In February the presidency of the EU's Law Enforcement Working Party (LEWP) tabled a proposal to create "a single secure European cyberspace" at a meeting with the EU's Customs Cooperation Working Party.
The suggestions, which have only recently been reported, propose creating a "virtual Schengen border" by establishing an EU-wide firewall blocking user access to "illicit content". An "EU blacklist" would be drawn to identify the inappropriate content and ISPs would block users from accessing it, the minutes from the LEWP meeting said (7-page / 88KB PDF).
The police and websites, and not internet providers, should be responsible for tackling illegal online content, the EDRi said.
"Broadband providers are very concerned by this proposal which would actually impose Europe-wide censorship and believe that illegal content should be removed at the source by the cooperation between the police and web hosting firms and not by network blocking which, being easy to circumvent, is no real solution," a statement on the EDRi website said.

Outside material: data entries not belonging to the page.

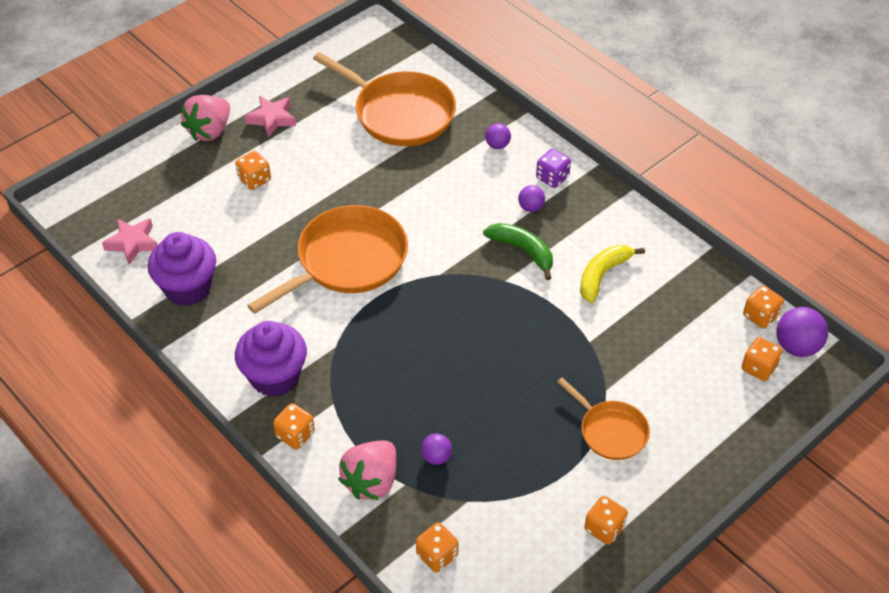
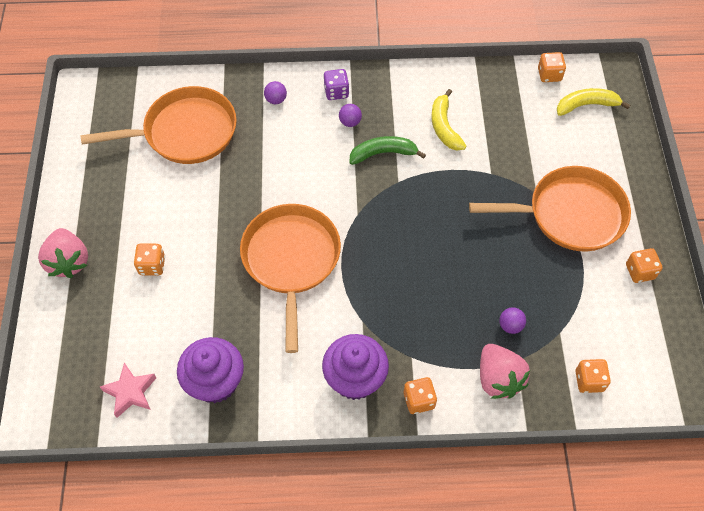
camera: 50 degrees left, 10 degrees up
pink star [245,96,296,138] -> none
orange pan [557,378,650,460] -> orange pan [469,166,631,252], size x1.80
orange dice [741,337,782,381] -> yellow banana [557,88,630,116]
purple ball [776,307,828,357] -> none

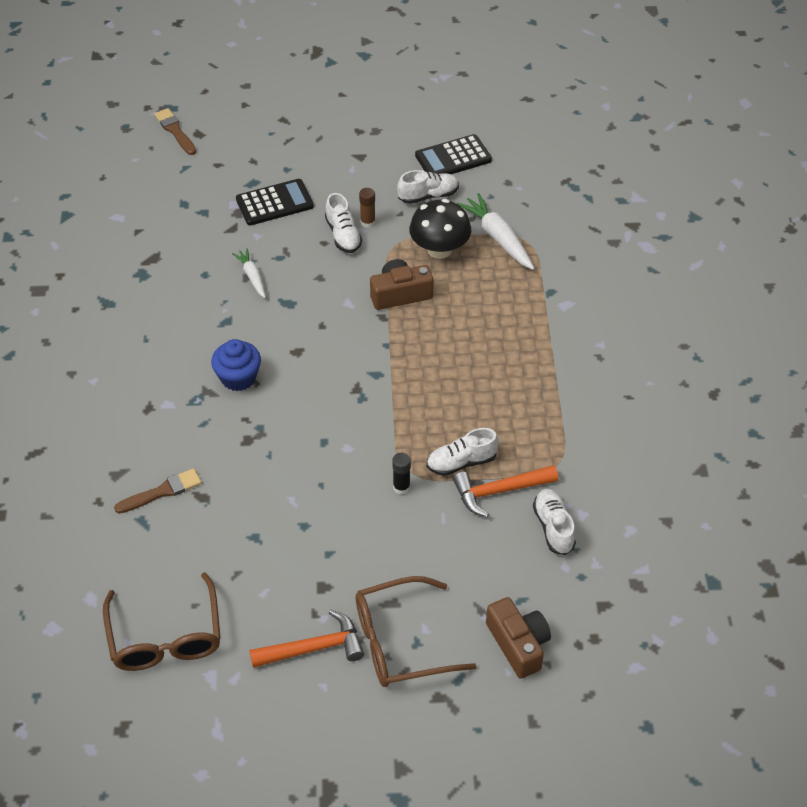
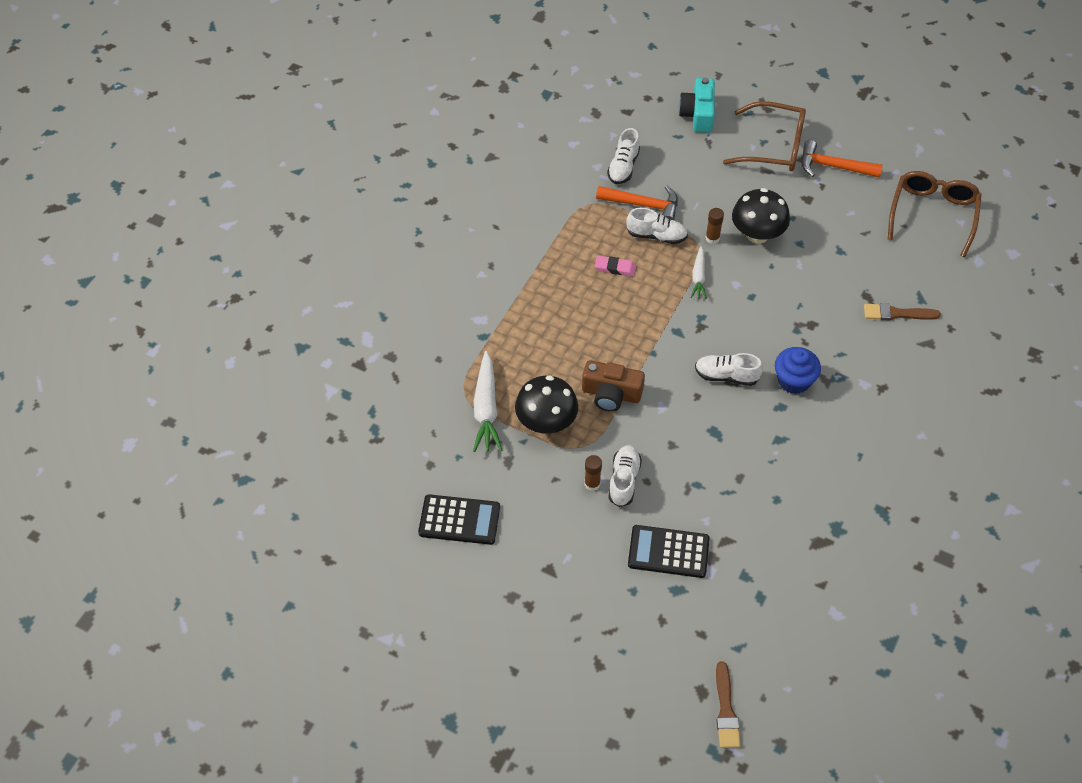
camera: 150 degrees left, 5 degrees up
white carrot [232,248,266,298] -> white carrot moved to [691,246,707,299]
black glue stick [392,453,411,495] -> brown glue stick [705,208,724,244]
white shoe [397,170,459,204] -> white shoe moved to [695,353,763,386]
brown camera [486,597,551,679] -> turquoise camera [679,78,715,133]
none -> pink eraser [595,256,636,276]
none -> black mushroom [732,188,790,244]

The proposals have not been properly analysed to see if the benefits of censorship outweigh the right to freedom of expression, the EDRi said.
"Despite all of the costs in terms of democracy, freedom of speech and even the economy, there is no analysis of any benefit or expected benefit that, even mistakenly, the architects of this madness expect to outweigh the cost" EDRi Advocacy Coordinator Joe McNamee said in the statement.
The EU has still to define what 'illicit content' is, the EDRi said.
"Some of the concerns raised by civil liberty groups are that there is no clarification as to what this "illicit content" means and that innocent sites are routinely included on such blacklists," the statement said.